In the entries below, find the line with "M 289,197 L" and the line with "M 904,32 L 1000,188". Reproduce those two lines and every line between them exactly, and nothing more.
━━━ MATERIAL SHOWN
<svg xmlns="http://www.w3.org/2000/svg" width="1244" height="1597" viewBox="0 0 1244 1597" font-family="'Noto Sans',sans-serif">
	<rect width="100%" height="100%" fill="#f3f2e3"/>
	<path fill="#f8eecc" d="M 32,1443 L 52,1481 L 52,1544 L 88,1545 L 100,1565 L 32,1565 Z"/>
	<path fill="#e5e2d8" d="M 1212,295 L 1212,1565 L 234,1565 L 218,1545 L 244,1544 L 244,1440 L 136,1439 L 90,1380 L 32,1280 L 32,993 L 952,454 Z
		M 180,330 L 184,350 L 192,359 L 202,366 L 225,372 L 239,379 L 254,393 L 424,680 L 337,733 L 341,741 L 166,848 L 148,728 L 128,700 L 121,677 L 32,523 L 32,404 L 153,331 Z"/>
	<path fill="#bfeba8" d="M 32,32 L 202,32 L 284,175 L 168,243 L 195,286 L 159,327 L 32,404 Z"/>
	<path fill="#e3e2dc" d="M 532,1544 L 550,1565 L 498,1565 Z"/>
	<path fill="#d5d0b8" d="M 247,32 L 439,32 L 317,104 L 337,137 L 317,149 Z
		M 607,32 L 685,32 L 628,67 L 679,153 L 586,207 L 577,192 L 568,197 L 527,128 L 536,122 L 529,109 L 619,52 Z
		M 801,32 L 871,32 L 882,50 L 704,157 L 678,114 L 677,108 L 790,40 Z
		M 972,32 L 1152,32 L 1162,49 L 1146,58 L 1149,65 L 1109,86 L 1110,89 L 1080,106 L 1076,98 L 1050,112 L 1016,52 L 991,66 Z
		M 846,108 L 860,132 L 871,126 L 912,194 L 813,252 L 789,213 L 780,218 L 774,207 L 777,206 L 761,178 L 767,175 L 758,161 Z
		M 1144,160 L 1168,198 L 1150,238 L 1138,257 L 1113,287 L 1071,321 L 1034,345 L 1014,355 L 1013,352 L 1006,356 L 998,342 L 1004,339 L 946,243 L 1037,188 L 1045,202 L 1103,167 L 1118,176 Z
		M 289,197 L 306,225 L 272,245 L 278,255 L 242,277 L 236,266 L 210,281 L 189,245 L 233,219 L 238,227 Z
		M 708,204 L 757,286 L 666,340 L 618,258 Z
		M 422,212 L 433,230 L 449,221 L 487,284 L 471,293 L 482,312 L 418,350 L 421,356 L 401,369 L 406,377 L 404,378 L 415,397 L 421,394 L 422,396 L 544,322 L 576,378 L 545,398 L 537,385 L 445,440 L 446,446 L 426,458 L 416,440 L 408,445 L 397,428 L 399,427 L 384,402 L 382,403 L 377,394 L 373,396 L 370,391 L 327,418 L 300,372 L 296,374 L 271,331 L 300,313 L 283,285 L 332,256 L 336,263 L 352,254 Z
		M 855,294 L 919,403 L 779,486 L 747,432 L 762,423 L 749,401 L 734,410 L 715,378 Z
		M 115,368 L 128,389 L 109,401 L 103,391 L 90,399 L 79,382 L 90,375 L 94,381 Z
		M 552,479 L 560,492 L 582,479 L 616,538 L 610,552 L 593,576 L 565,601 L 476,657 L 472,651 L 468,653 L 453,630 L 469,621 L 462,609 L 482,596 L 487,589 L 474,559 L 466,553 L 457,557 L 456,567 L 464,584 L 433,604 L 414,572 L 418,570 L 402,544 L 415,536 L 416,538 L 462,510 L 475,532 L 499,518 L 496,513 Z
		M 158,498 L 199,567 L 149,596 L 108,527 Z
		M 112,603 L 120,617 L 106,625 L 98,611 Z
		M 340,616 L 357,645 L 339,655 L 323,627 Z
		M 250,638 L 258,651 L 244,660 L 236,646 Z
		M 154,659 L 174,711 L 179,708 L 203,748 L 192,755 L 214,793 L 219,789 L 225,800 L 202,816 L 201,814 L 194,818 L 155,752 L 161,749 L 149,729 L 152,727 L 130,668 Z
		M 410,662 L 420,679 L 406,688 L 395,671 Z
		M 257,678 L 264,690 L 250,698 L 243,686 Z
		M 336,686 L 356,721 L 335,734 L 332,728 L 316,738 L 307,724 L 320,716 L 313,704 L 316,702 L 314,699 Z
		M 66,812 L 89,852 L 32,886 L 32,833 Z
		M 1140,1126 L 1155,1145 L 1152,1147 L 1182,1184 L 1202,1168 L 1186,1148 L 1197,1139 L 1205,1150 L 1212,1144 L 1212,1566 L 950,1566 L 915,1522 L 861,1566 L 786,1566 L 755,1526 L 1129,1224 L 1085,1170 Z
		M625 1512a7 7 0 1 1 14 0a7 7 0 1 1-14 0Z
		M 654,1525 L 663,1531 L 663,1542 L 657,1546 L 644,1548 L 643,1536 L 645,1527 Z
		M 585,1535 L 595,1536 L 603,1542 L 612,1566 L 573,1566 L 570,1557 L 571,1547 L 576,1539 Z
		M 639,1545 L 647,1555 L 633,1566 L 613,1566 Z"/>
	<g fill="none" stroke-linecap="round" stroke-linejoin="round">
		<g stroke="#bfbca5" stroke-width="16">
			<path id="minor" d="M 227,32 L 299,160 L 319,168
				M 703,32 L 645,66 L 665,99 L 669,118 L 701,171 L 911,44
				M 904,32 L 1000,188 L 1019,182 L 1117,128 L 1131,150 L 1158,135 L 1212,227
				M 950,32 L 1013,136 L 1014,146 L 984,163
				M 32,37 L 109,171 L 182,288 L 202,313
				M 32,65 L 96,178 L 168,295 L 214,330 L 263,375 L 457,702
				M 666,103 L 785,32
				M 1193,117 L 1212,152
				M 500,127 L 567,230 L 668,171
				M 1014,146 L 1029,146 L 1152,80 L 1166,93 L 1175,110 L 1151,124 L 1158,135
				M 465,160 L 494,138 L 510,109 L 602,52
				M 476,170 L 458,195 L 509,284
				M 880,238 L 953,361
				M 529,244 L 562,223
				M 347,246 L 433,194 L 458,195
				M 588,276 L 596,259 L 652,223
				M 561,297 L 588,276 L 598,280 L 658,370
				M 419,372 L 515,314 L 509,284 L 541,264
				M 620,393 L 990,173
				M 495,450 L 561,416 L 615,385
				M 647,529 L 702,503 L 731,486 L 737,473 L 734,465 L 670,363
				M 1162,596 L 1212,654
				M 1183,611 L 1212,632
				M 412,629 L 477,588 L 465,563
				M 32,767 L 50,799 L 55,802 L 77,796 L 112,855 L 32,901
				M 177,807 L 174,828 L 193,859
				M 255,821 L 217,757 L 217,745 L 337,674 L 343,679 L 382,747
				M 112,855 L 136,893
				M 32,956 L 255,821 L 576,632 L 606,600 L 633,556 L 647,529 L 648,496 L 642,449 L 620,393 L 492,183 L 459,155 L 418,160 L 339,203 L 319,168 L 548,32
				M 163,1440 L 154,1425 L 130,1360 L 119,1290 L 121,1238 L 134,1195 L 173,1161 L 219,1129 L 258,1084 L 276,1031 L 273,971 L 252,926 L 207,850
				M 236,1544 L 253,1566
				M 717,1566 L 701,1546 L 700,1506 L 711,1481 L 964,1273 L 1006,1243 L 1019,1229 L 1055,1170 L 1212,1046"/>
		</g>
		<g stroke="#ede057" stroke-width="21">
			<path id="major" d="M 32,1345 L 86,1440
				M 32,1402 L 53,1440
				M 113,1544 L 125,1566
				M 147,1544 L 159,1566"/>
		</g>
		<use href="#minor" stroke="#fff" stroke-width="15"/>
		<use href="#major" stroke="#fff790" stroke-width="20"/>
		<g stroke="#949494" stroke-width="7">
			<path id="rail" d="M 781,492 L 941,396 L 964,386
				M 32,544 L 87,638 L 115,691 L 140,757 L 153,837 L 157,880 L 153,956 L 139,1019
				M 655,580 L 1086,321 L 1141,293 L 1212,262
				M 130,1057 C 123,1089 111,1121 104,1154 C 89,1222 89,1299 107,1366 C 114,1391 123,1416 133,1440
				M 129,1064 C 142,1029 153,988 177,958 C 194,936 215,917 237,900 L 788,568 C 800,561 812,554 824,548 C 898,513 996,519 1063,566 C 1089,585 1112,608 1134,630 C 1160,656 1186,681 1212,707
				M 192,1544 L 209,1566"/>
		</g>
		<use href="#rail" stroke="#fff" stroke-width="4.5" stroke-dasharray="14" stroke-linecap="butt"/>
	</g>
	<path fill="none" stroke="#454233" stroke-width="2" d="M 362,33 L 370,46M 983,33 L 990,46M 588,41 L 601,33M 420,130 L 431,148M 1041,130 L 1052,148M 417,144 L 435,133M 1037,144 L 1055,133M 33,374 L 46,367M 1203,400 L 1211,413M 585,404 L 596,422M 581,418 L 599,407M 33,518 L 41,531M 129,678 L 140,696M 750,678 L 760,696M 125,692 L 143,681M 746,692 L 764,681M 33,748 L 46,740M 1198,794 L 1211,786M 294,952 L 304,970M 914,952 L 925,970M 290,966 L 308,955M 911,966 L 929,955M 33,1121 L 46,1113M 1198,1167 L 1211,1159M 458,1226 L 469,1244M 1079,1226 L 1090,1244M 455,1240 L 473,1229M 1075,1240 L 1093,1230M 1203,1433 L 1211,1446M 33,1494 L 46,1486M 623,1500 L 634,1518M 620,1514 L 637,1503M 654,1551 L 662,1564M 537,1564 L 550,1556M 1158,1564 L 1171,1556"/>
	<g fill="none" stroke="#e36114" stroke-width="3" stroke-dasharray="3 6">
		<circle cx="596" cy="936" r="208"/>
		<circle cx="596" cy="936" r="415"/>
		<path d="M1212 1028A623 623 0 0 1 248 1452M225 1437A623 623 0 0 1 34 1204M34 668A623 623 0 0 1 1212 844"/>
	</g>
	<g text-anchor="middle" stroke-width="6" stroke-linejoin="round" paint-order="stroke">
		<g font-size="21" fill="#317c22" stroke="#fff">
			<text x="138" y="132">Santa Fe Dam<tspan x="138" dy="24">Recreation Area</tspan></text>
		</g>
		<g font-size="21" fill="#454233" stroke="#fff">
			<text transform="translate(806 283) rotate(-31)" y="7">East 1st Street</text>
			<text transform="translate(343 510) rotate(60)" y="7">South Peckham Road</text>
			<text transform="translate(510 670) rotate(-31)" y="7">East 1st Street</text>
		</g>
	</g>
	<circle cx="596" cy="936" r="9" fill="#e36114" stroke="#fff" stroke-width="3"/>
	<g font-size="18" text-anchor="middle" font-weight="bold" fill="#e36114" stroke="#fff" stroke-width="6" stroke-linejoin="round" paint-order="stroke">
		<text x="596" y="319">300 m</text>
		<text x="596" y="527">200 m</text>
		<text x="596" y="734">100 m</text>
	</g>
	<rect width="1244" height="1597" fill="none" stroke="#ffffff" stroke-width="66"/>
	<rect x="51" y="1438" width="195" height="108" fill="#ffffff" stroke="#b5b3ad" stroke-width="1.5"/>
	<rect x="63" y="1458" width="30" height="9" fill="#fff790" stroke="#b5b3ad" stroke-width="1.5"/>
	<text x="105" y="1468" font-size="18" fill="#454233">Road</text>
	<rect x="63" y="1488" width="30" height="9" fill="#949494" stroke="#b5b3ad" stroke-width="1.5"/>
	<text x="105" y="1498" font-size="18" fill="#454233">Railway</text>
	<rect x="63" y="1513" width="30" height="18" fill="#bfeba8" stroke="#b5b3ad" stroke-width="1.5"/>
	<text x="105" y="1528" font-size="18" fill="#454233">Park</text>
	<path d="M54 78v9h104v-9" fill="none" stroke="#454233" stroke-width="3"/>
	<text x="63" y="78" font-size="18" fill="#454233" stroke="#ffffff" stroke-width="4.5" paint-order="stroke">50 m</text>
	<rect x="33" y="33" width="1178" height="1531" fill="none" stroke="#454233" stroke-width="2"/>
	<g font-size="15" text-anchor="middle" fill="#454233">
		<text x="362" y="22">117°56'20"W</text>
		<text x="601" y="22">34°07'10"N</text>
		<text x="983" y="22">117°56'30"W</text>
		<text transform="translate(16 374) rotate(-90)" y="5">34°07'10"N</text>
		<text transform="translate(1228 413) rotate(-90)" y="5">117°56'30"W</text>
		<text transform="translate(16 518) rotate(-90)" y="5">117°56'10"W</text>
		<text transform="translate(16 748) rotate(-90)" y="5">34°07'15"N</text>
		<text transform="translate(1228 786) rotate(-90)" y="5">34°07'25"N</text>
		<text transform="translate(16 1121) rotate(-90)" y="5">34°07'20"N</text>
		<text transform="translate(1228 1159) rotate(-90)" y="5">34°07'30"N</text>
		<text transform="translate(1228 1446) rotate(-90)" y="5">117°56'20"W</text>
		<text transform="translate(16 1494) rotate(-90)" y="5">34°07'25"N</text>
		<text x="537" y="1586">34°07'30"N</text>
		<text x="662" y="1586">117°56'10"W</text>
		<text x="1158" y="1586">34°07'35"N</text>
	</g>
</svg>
━━━━━━
RESULT FOR THIS EXERCISE:
		M 289,197 L 306,225 L 272,245 L 278,255 L 242,277 L 236,266 L 210,281 L 189,245 L 233,219 L 238,227 Z
		M 708,204 L 757,286 L 666,340 L 618,258 Z
		M 422,212 L 433,230 L 449,221 L 487,284 L 471,293 L 482,312 L 418,350 L 421,356 L 401,369 L 406,377 L 404,378 L 415,397 L 421,394 L 422,396 L 544,322 L 576,378 L 545,398 L 537,385 L 445,440 L 446,446 L 426,458 L 416,440 L 408,445 L 397,428 L 399,427 L 384,402 L 382,403 L 377,394 L 373,396 L 370,391 L 327,418 L 300,372 L 296,374 L 271,331 L 300,313 L 283,285 L 332,256 L 336,263 L 352,254 Z
		M 855,294 L 919,403 L 779,486 L 747,432 L 762,423 L 749,401 L 734,410 L 715,378 Z
		M 115,368 L 128,389 L 109,401 L 103,391 L 90,399 L 79,382 L 90,375 L 94,381 Z
		M 552,479 L 560,492 L 582,479 L 616,538 L 610,552 L 593,576 L 565,601 L 476,657 L 472,651 L 468,653 L 453,630 L 469,621 L 462,609 L 482,596 L 487,589 L 474,559 L 466,553 L 457,557 L 456,567 L 464,584 L 433,604 L 414,572 L 418,570 L 402,544 L 415,536 L 416,538 L 462,510 L 475,532 L 499,518 L 496,513 Z
		M 158,498 L 199,567 L 149,596 L 108,527 Z
		M 112,603 L 120,617 L 106,625 L 98,611 Z
		M 340,616 L 357,645 L 339,655 L 323,627 Z
		M 250,638 L 258,651 L 244,660 L 236,646 Z
		M 154,659 L 174,711 L 179,708 L 203,748 L 192,755 L 214,793 L 219,789 L 225,800 L 202,816 L 201,814 L 194,818 L 155,752 L 161,749 L 149,729 L 152,727 L 130,668 Z
		M 410,662 L 420,679 L 406,688 L 395,671 Z
		M 257,678 L 264,690 L 250,698 L 243,686 Z
		M 336,686 L 356,721 L 335,734 L 332,728 L 316,738 L 307,724 L 320,716 L 313,704 L 316,702 L 314,699 Z
		M 66,812 L 89,852 L 32,886 L 32,833 Z
		M 1140,1126 L 1155,1145 L 1152,1147 L 1182,1184 L 1202,1168 L 1186,1148 L 1197,1139 L 1205,1150 L 1212,1144 L 1212,1566 L 950,1566 L 915,1522 L 861,1566 L 786,1566 L 755,1526 L 1129,1224 L 1085,1170 Z
		M625 1512a7 7 0 1 1 14 0a7 7 0 1 1-14 0Z
		M 654,1525 L 663,1531 L 663,1542 L 657,1546 L 644,1548 L 643,1536 L 645,1527 Z
		M 585,1535 L 595,1536 L 603,1542 L 612,1566 L 573,1566 L 570,1557 L 571,1547 L 576,1539 Z
		M 639,1545 L 647,1555 L 633,1566 L 613,1566 Z"/>
	<g fill="none" stroke-linecap="round" stroke-linejoin="round">
		<g stroke="#bfbca5" stroke-width="16">
			<path id="minor" d="M 227,32 L 299,160 L 319,168
				M 703,32 L 645,66 L 665,99 L 669,118 L 701,171 L 911,44
				M 904,32 L 1000,188 L 1019,182 L 1117,128 L 1131,150 L 1158,135 L 1212,227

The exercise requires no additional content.